Education

Skugg skeptical about fed educational intervention

REPORTER FILE PHOTO Superintendent of Schools Leonard Skuggevik presented the Board of Education with a progress report on meeting goals for the 2015-16 school year.
REPORTER FILE PHOTO | Superintendent of Schools Leonard Skuggevik .

The closer you are to students will determine your ability to make the best decisions about their education.

That’s the way Superintendent Leonard Skuggevik sees it and why he’s inclined to agree with his predecessor, Michael Hynes, who has called for dissolution of the United State Department of Education.

Mr. Hynes made his thoughts clear in December, writing that federal initiatives through the years — from “No Child Left Behind,” “Race to the Top” and the soon to be implemented “Every Student Succeeds Act” — fail to improve education.

“This bloated department of non-educators has wasted tax dollars and ruined millions of children’s lives over the past four decades,” Dr. Hynes said. “It is an experiment gone awry and it’s time for the U.S. Department of Education to go.”

In past years, calls for the department’s dissolution have come primarily from politically conservative interests. But Dr. Hynes is coming at the issue not from a political vantage point but as an educator, he said.

He’s been among the most outspoken opponents of the rollout of the Common Core curriculum and its associated teacher evaluation system. He’s now arguing that Dr. John King, who was head of the New York State Board of Regents during the rollout, and is now acting secretary of education, is the wrong man to be leading the department.

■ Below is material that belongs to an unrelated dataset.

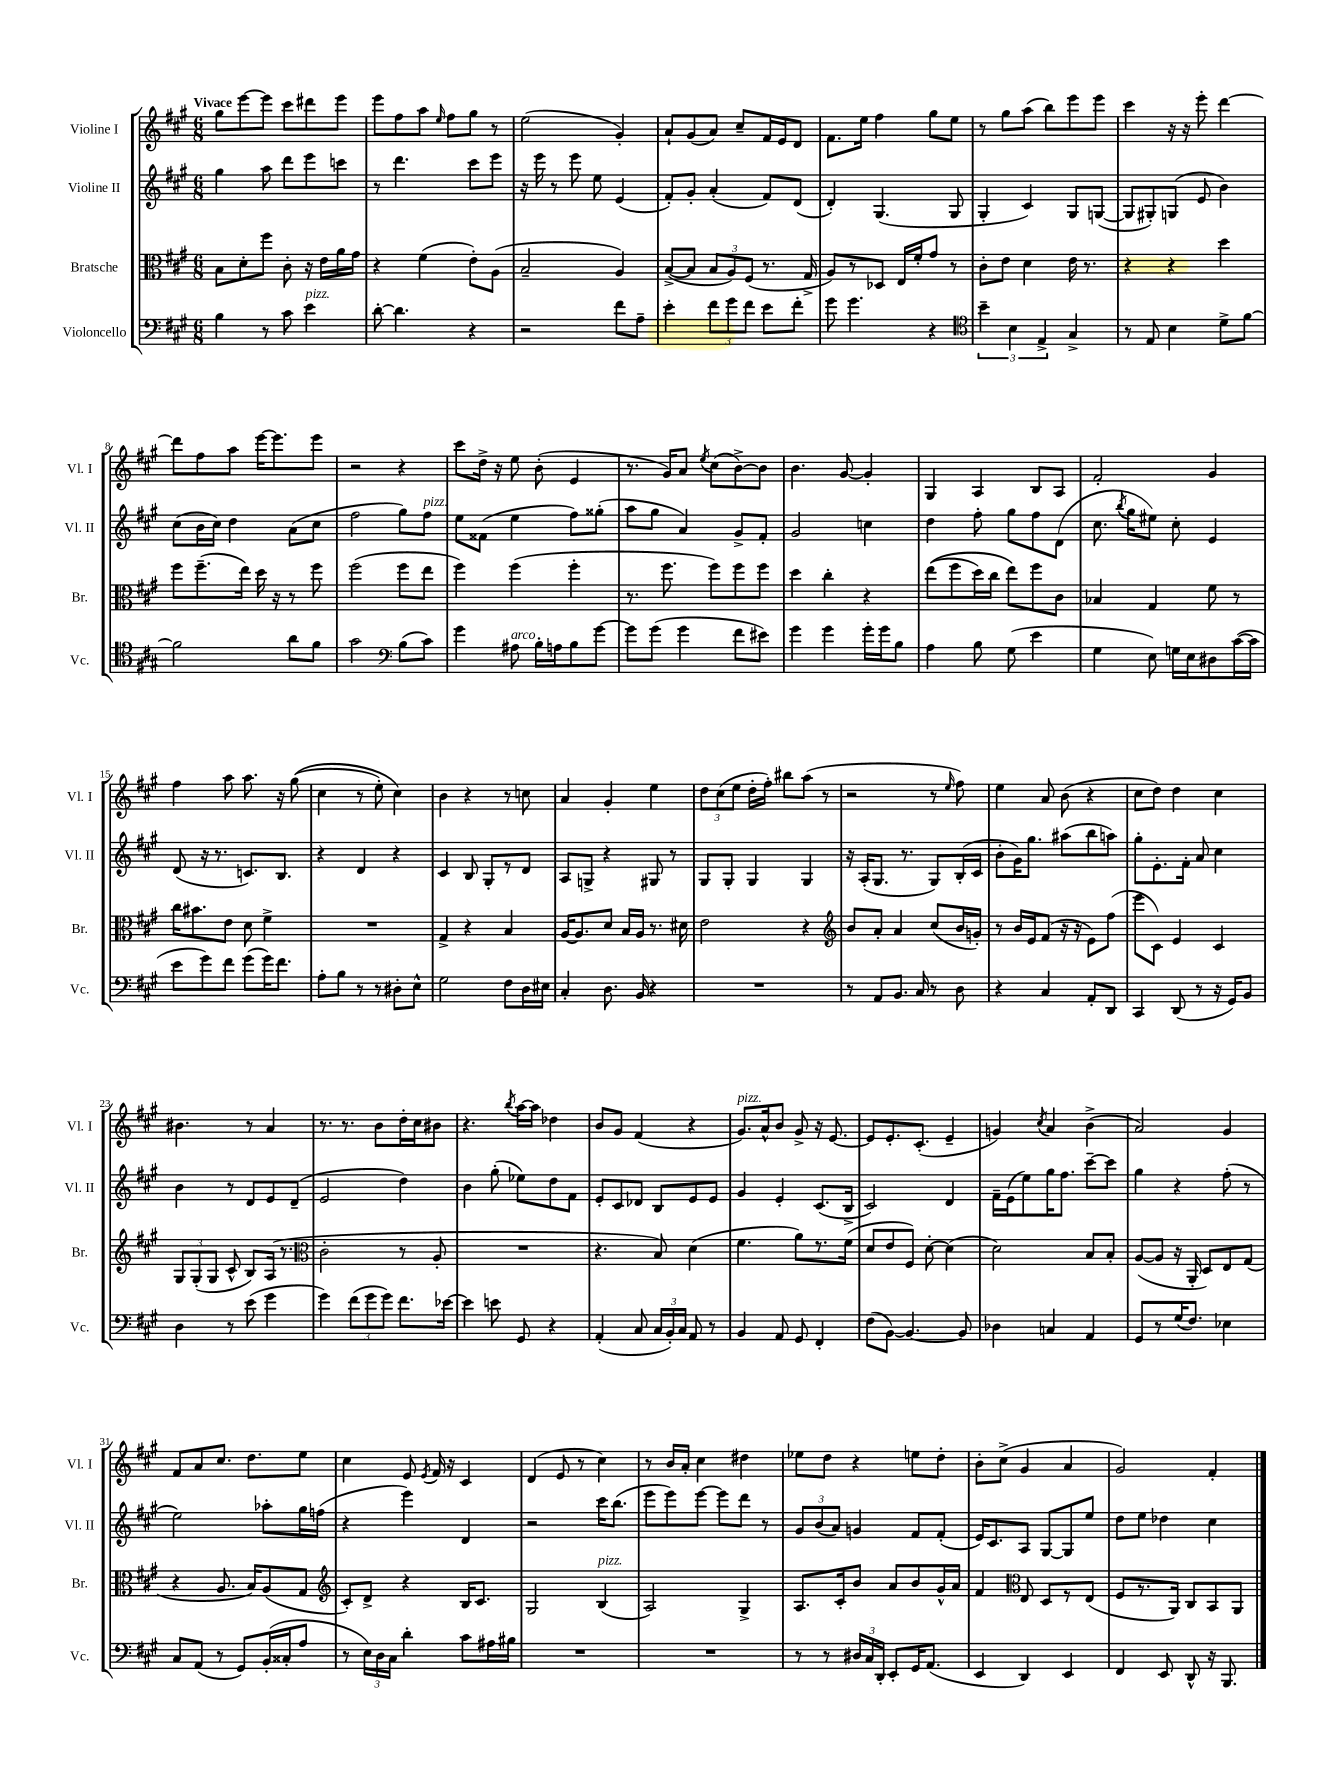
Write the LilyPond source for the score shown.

Parents and teachers are in the best position to determine solid educational programs, Mr. Skuggevik said, reiterating his stance on local control. As superintendent and principal, he makes it a point to frequently sit in on classes, but he doesn’t tell teachers how to do their jobs. He will guide them when necessary, he said, but focuses attention on those teachers who are creative in their classrooms, enlisting other teachers to employ similar methods.

The new Every Student Succeeds Act, an update to the Elementary and Secondary Education Act of 1965, is meant to focus on higher academic standards to prepare students for college and careers. But Mr. Hynes sees it as another layer of federal intervention that won’t improve education.

Mr. Skuggevik thinks it’s an attempt at being less restrictive in terms of what local school districts do, but is still skeptical of federal intervention on the effect it could have on local school districts.

On its face, the new program’s goals are:
• Support local innovations developed by local leaders and educators
• Sustain and expand investments to increase access to high-quality preschool
• Maintain accountability and action to bring about positive change in low performing schools where students aren’t making progress and graduation rates are low over extended periods of time.

Since 2012, the Obama administration began granting flexibility to states regarding specific requirements of the No Child Left Behind program in exchange for rigorous and comprehensive state-developed plans designed to close achievement gaps, increase equity and improve the educational quality.

While it sounds positive on the surface, Mr. Skuggevik said, in view of the faulty rollout of the Common Core curriculum he’s taking a wait and see attitude toward Every Student Succeeds.

“It’s still not what I want,” he said, adding that the problem with federal educational initiatives is they still grow out of political agendas.